▶ Job
Copy all the lines of the data that include the word "begin".

▶ Data to use

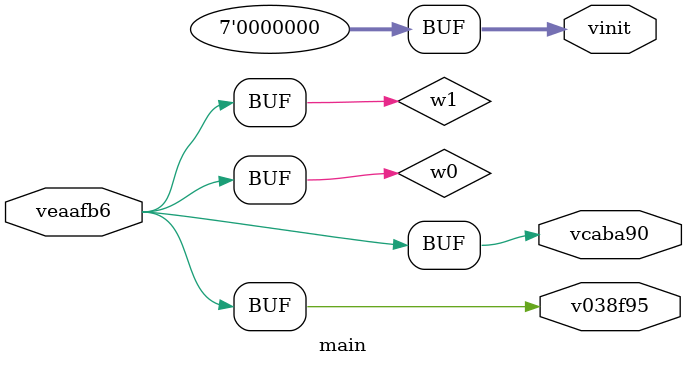
<source format=v>

`default_nettype none

module main (
 input veaafb6,
 output v038f95,
 output vcaba90,
 output [0:6] vinit
);
 wire w0;
 wire w1;
 assign w0 = veaafb6;
 assign v038f95 = w0;
 assign w1 = veaafb6;
 assign vcaba90 = w1;
 assign w1 = w0;
 assign vinit = 7'b0000000;
endmodule

/*-------------------------------------------------*/
/*--   */
/*-- - - - - - - - - - - - - - - - - - - - - - - --*/
/*-- 
/*-------------------------------------------------*/

</source>
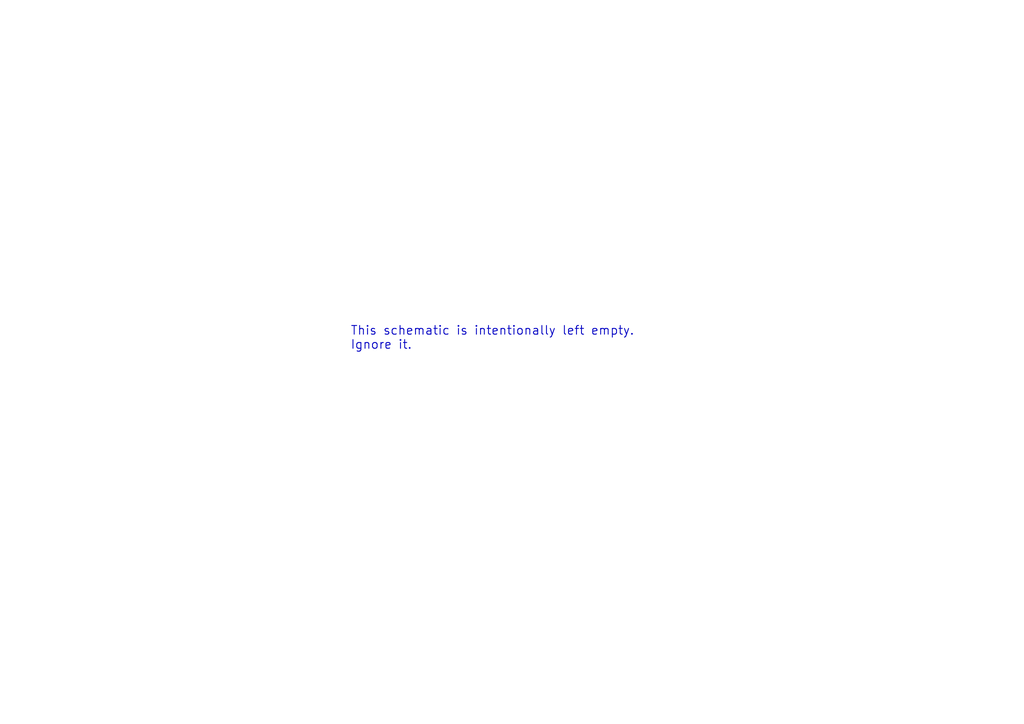
<source format=kicad_sch>
(kicad_sch (version 20211123) (generator eeschema)

  (uuid 1e1efda7-a9ab-4a81-94cf-281944bdde2f)

  (paper "A4")

  


  (text "This schematic is intentionally left empty.\nIgnore it."
    (at 101.6 101.6 0)
    (effects (font (size 2.54 2.54) (thickness 0.254) bold) (justify left bottom))
    (uuid a42f3b9e-1c8e-424c-a1ad-2437ba15108c)
  )

  (sheet_instances
    (path "/" (page "1"))
  )
)

</source>
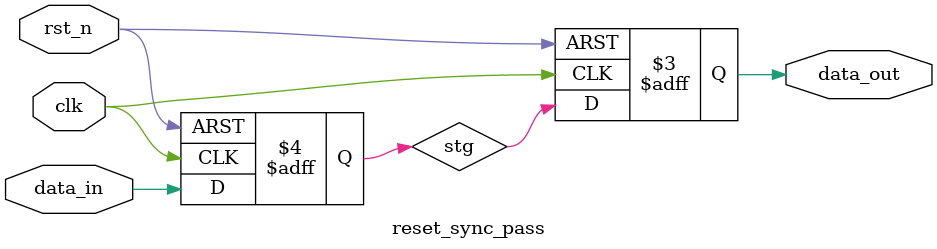
<source format=sv>
module reset_sync_pass(
  input  wire clk,
  input  wire rst_n,
  input  wire data_in,
  output reg  data_out
);
  reg stg;
  always @(posedge clk or negedge rst_n) begin
    if(!rst_n) begin
      stg      <= 1'b0;
      data_out <= 1'b0;
    end else begin
      stg      <= data_in;
      data_out <= stg;
    end
  end
endmodule


</source>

▶ Result of this exercise
  always @(posedge clk or negedge rst_n) begin
    if(!rst_n) begin
    end else begin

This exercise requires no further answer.